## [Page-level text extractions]

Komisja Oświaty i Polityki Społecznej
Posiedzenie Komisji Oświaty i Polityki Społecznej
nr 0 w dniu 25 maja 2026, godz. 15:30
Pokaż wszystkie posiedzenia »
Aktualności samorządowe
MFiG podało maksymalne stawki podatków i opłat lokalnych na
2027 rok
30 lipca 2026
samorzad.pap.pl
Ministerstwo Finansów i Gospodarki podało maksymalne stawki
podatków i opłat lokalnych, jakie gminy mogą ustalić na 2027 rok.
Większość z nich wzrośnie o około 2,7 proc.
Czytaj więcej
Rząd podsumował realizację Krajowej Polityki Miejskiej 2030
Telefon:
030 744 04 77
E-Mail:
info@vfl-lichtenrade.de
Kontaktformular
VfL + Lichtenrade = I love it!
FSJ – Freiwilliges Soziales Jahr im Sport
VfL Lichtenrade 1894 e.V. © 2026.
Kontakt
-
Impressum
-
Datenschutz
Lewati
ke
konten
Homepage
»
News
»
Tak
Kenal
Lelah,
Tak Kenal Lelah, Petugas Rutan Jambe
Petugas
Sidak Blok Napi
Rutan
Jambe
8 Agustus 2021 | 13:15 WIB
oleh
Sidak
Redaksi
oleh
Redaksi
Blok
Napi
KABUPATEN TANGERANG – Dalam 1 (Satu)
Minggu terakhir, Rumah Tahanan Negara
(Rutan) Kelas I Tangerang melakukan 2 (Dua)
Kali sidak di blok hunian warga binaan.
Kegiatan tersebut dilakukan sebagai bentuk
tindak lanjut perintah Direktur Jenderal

...

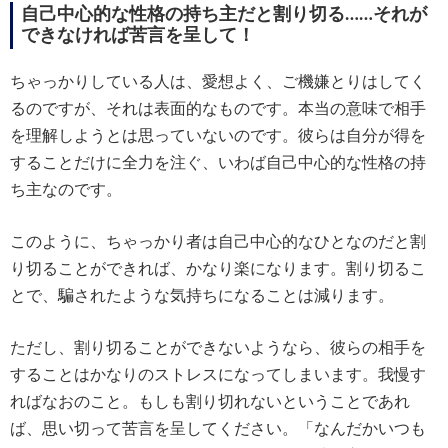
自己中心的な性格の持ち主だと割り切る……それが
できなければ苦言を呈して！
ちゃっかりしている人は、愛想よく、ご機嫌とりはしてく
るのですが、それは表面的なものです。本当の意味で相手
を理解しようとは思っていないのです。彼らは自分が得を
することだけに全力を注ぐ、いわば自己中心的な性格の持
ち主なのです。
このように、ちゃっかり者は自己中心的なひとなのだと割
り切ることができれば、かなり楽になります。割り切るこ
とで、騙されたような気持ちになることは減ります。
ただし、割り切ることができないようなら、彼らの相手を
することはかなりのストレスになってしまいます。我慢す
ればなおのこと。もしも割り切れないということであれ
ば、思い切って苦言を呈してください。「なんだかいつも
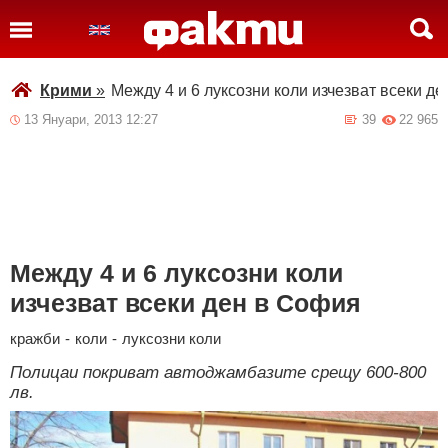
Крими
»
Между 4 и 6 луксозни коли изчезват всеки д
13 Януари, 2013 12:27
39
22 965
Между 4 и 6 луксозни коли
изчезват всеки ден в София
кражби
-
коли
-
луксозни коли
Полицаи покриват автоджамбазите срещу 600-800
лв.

## [What you need to do]
List every line in the rows above that contains the string "коли", treating uppercase and lowercase as different.

## [Task output]
Между 4 и 6 луксозни коли изчезват всеки д
Между 4 и 6 луксозни коли
коли
луксозни коли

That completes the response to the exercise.